Dr Barsosio, however, said the two trials were not big enough to evaluate the impact of DP on the pregnancy outcome and the health of the new-born including miscarriages, stillbirths, premature births and low birth weight.

“World Health Organisation reviewed the evidence and concluded that DP is a promising alternative and recommended that a larger confirmatory trial is needed before it can consider whether to recommend this drug as an alternative to fansidar in areas of high resistance,” said Barsosio.

The researchers now want to try dihydroartemisinin-piperaquine in 10 sites in Kenya, Tanzania and Malawi.

The study, which is expected to take about two years, will then influence change, if DP is found to pass all the tests of a preventive drug.

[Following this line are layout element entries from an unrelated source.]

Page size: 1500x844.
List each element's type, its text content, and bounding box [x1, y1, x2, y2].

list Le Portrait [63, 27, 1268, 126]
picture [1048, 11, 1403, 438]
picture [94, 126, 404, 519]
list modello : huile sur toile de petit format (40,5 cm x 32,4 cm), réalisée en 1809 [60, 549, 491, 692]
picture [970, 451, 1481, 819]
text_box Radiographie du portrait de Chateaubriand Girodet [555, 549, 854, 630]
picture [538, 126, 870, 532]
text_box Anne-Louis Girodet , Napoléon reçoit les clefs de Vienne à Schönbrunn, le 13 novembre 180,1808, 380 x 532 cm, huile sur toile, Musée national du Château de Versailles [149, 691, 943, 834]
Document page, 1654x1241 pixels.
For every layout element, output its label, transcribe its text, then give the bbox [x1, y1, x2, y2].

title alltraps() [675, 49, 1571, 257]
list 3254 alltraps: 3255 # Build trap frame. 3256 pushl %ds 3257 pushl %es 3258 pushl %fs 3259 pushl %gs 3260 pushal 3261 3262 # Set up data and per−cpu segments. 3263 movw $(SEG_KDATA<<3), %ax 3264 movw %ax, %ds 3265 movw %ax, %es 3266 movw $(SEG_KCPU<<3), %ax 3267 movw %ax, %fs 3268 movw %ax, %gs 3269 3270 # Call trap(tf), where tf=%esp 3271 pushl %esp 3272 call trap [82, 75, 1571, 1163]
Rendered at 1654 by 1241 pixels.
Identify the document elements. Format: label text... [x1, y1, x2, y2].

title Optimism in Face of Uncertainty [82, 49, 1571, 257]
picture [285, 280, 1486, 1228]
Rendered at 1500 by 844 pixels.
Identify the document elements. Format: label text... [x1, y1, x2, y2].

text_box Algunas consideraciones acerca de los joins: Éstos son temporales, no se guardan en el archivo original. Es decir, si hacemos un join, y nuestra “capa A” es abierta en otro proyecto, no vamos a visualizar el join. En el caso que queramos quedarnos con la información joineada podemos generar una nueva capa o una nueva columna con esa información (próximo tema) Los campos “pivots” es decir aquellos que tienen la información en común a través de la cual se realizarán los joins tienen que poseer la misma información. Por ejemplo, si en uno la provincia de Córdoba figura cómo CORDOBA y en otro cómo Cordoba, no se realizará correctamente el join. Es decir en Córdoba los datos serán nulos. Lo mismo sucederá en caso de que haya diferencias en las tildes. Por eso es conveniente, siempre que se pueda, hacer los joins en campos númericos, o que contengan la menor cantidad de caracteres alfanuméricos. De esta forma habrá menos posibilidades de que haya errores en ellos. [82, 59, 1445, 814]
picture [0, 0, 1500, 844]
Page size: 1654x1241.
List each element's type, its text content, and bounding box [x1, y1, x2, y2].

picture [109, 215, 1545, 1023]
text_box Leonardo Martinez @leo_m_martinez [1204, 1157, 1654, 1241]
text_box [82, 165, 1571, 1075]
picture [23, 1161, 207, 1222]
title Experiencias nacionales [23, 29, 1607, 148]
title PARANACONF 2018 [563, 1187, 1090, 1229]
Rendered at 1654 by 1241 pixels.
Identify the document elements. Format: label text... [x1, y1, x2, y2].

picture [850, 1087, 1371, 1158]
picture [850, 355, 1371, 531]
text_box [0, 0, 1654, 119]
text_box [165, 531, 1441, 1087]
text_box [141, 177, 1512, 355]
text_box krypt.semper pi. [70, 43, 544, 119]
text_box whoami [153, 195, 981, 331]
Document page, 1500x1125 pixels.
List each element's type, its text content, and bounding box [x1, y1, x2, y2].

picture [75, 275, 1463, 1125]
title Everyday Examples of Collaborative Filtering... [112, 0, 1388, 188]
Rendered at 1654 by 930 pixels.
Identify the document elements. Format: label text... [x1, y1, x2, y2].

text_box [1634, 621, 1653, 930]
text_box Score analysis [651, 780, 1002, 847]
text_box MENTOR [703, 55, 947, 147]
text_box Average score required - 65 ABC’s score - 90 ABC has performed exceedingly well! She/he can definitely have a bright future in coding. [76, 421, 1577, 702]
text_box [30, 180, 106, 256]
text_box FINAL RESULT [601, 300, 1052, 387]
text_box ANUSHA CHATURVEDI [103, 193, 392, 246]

The new research study, titled Improving Pregnancy Outcomes with Intermittent Preventive Treatment in Africa, will enroll 4,680 women participants in the three countries - Kenya, Malawi and Tanzania - with 1,404 in Kenya for the next 17 months.

“The study is targeting HIV-negative women with singleton pregnancies in their second trimester of 16 to 28 weeks of pregnancy and willing to deliver in a health facility,” said Barsosio.

In Kenya, the trials will be carried out at the Ahero County Hospital, Rabuor Health Centre in Kisumu and Homa-Bay Referral Hospital.

The participants will be picked randomly.

The doctor explained that the women would undergo monthly tests, and each visit would involve screens and treatment for malaria and other standard care provided in line with national guidelines for care of pregnant mothers.

This trial aims to address the gaps regarding efficacy, safety and cost-effectiveness of DP for malaria prevention in pregnancy.

“Malaria in pregnancy has devastating consequences for the mother and unborn child if left undetected and untreated,” said Barsosio.

The researchers said alternative strategies for malaria prevention in HIV positive pregnant women were yet to be explored.